__Texte extrait__.
┄┄┄┄┄┄
Arno Bertina : Le dehors ou la migration des truites
Actes sud, 218 pages, 98,39 francs
Bertina prend tous les risques - et, sans démesure, avec délicatesse plutôt, il les maîtrise.
Risque du diptyque : d'un côté, Kateb, kabyle "traître", puisque marié à une française qu'il suit à Paris, de l'autre, Malo, médecin, pied-noir fuyant l'Algérie qu'il ne cessera de vouloir rejoindre.
Risque de l'Histoire : la manifestation du 17 octobre 1961 et sa répression sanglante, les Harkis refoulés, abandonnés aux massacres, la burlesque occupation de l'Odéon en mai 68.
Risque du récit réaliste, presque documentaire : le recruteur d'immigrés, serrant la main avec insistance pour jauger la force du futur OS, les isoloirs tenant lieu de cabines pour examens médicaux des pied-noirs débarquant à Marseille.
Risque de l'analyse psychologique : la mère et la sœur de Malo, bourgeoises hypocrites et recluses, tentent de le reprendre en main et méprisent cette femme qu'il a ramenée de là-bas, trop bavarde, trop vivante ; Kateb tente de lutter contre le silence, puis la folie de Dora, coupable d'avoir aimé et non seulement désiré "un Arabe", emprisonnée, détruite par l'immense "dehors" du titre.
Risque de la polyphonie : les voix parlent à un narrateur indéfini, s'interrompent, reprennent, fragments de monologues hachés, de ce que la conscience essaie de mettre en mots face aux événements, aux douleurs, aux sensations qui ne cessent de se succéder.
Risque des images enfin : les matraques, "longues dents noires", "les yeux inexpressifs qui taisaient tout ce qu'ils voyaient", le fleuve à travers l'estuaire, "immense cicatrice dont les points de suture n'auraient pas tenu, béante."
Toute cette matière, l'écriture la travaille, la sculpte, sans rien travestir. Au contraire : la violence se fait plus crue, la solitude plus désolée, et la beauté plus éclatante quand elle surgit : reflet de soleil sur l'estuaire, corps offert à la caresse. Thierry Cécille.
┄┄┄┄┄┄
__Exercices à traiter__.
- A) Selon la critique, quelle maison publie le roman ?
- B) Reproduisez le passage de la critique qui s'ouvre sur les mots contenant « Risque du diptyque » et se termine par « débarquant à Marseille. ».
Les lignes qui suivent ne sont pas nécessaires.
┄┄┄┄┄┄
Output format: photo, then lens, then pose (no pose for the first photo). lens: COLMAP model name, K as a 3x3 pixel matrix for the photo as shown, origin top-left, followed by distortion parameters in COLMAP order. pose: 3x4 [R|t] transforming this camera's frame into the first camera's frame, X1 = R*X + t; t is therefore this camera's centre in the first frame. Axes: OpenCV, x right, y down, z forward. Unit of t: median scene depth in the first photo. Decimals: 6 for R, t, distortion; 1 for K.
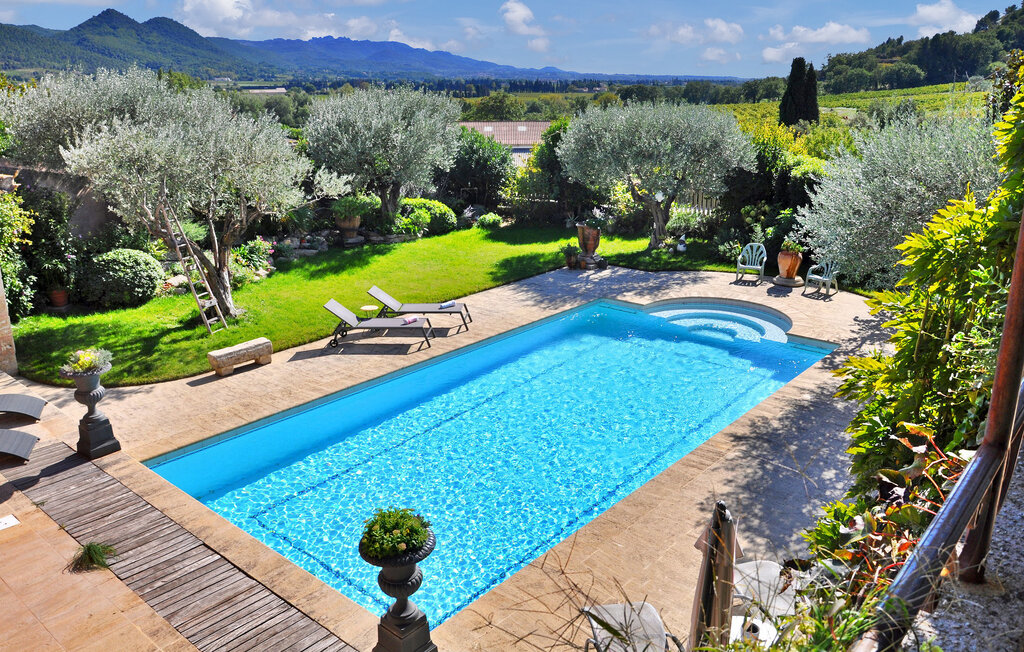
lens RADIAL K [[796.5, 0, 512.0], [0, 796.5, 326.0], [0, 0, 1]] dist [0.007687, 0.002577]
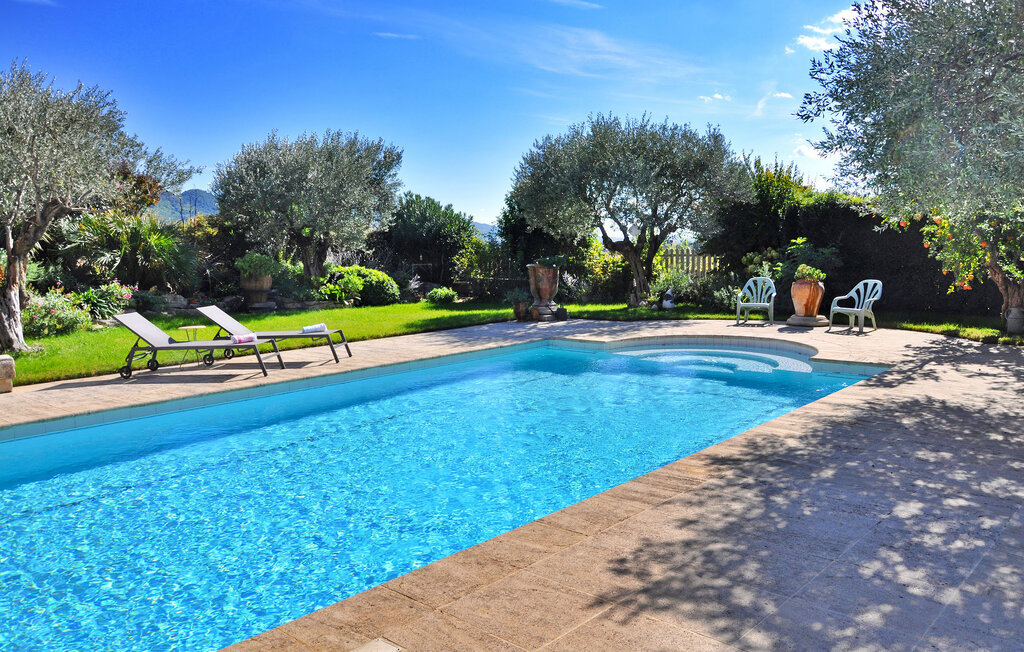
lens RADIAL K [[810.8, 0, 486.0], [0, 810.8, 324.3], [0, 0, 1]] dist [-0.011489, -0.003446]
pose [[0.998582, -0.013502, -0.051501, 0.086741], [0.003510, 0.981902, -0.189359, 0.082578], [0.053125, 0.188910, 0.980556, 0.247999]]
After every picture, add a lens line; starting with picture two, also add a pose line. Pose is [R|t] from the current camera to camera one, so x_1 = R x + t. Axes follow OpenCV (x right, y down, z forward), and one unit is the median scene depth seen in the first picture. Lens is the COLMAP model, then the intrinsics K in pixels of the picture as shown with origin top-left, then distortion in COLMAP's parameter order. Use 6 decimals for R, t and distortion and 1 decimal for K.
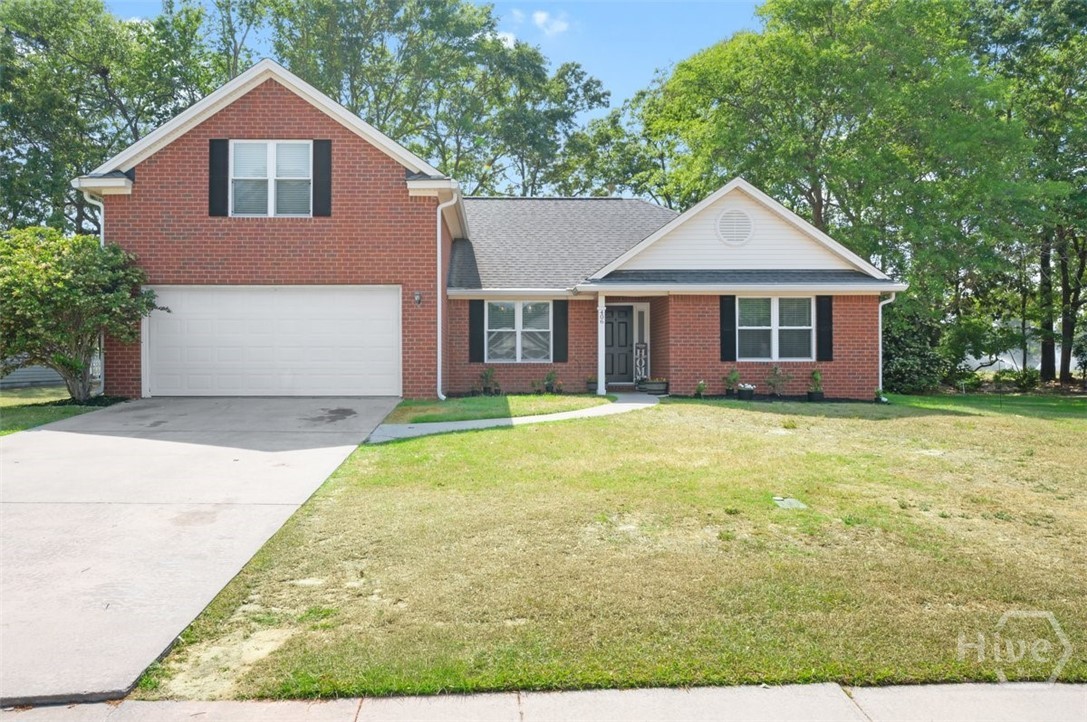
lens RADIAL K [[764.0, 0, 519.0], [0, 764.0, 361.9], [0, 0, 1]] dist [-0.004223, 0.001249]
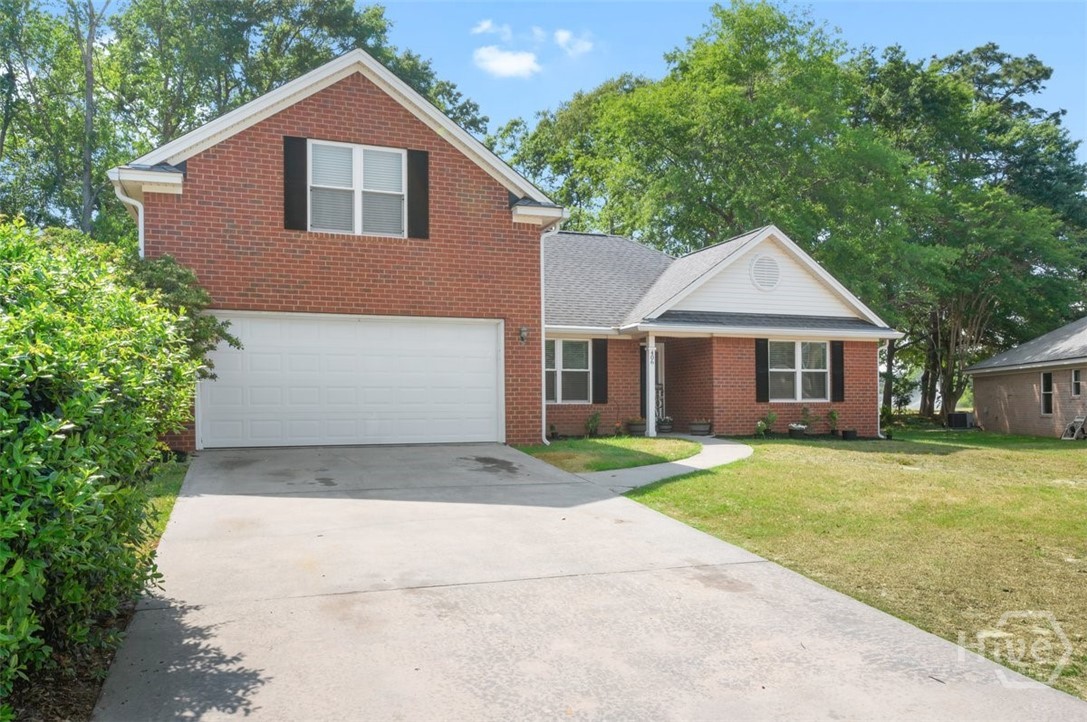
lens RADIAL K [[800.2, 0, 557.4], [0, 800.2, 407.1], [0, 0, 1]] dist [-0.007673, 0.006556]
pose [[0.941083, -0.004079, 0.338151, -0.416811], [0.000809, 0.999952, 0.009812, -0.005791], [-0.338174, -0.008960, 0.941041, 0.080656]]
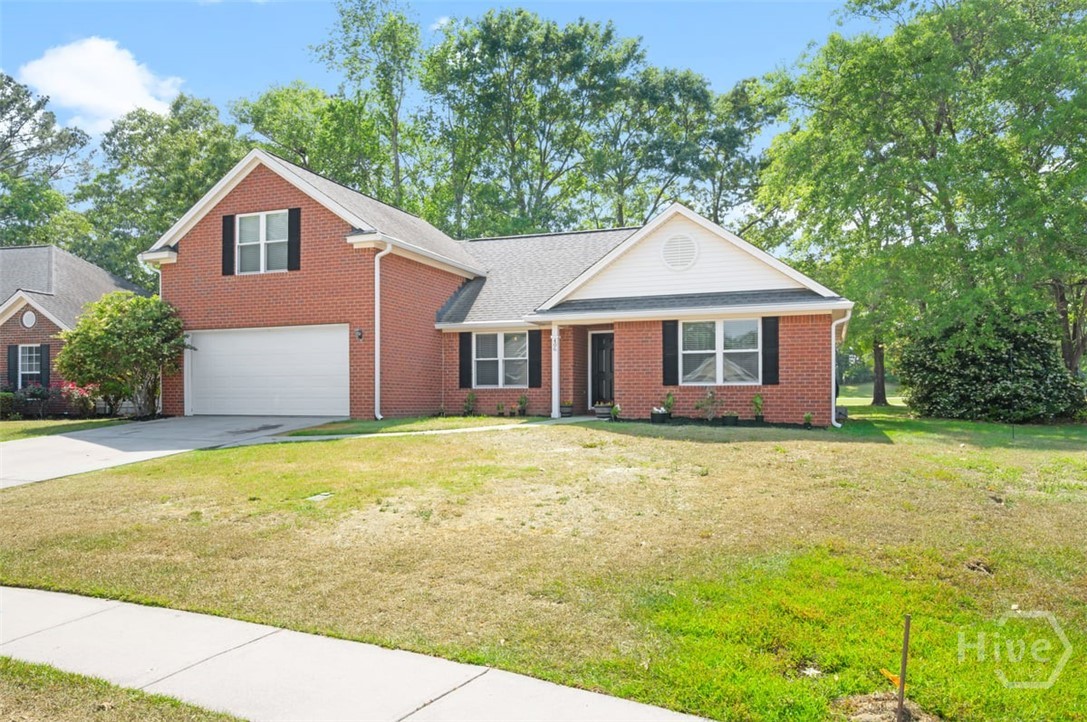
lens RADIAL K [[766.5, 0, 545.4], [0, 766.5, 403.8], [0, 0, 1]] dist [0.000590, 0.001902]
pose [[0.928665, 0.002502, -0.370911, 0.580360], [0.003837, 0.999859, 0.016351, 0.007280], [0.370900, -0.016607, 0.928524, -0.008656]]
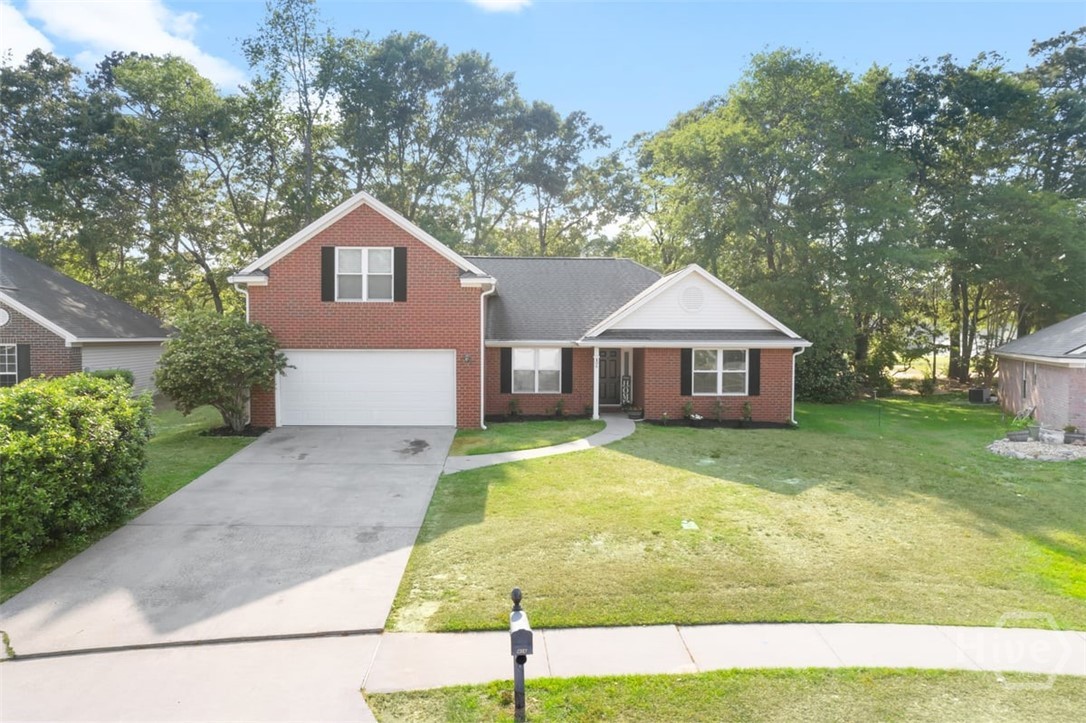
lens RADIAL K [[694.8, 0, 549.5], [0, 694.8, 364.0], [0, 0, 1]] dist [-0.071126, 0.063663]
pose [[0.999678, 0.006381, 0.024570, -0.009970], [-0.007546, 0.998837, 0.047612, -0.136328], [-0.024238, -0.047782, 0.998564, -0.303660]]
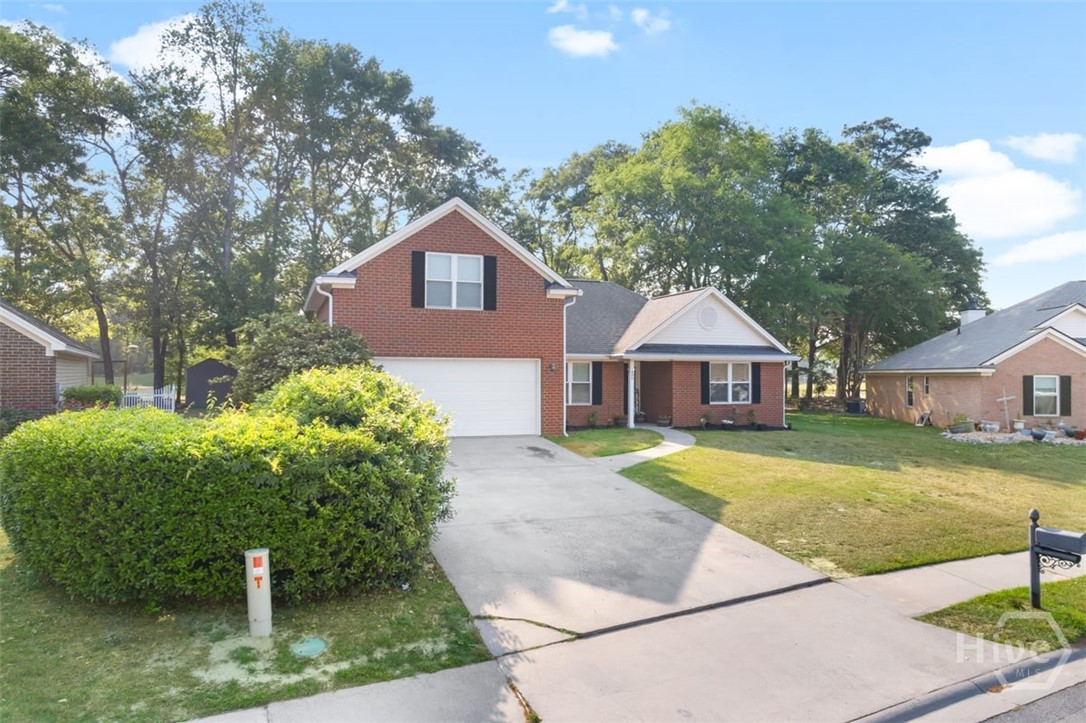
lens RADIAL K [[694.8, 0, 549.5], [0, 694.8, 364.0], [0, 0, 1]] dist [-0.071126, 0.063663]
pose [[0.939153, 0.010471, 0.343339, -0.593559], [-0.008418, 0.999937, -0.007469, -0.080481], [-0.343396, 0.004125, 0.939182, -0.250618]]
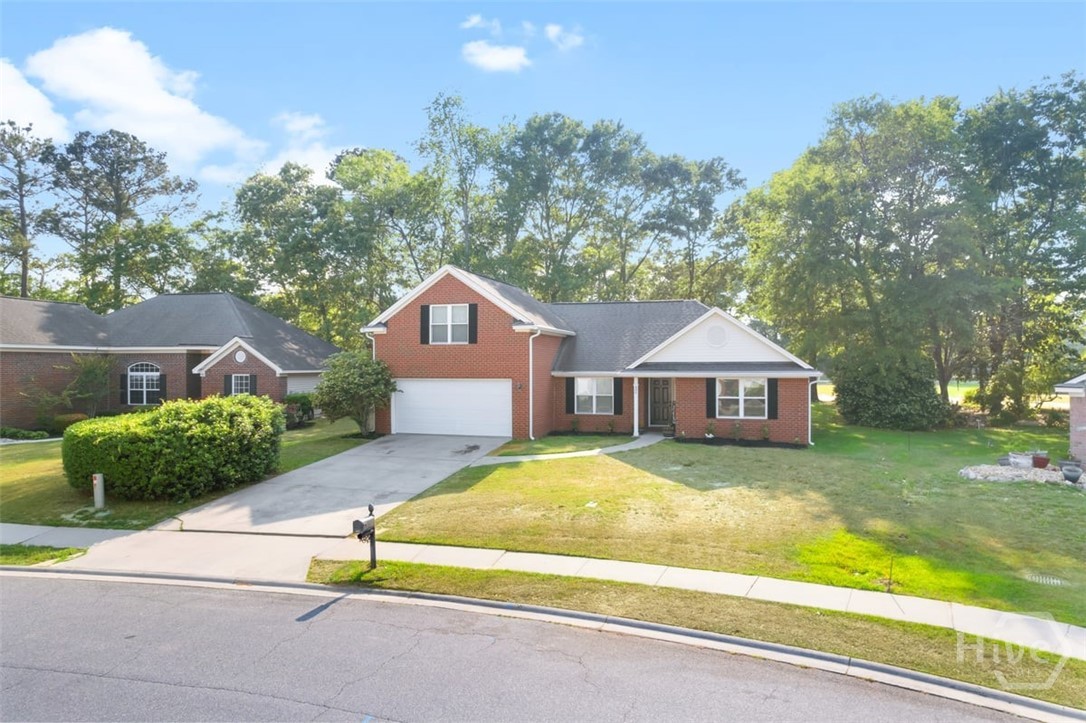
┄┄┄┄┄┄
__Réponses par exercice__.
- A) Actes sud.

- B)
Risque du diptyque : d'un côté, Kateb, kabyle "traître", puisque marié à une française qu'il suit à Paris, de l'autre, Malo, médecin, pied-noir fuyant l'Algérie qu'il ne cessera de vouloir rejoindre.
Risque de l'Histoire : la manifestation du 17 octobre 1961 et sa répression sanglante, les Harkis refoulés, abandonnés aux massacres, la burlesque occupation de l'Odéon en mai 68.
Risque du récit réaliste, presque documentaire : le recruteur d'immigrés, serrant la main avec insistance pour jauger la force du futur OS, les isoloirs tenant lieu de cabines pour examens médicaux des pied-noirs débarquant à Marseille.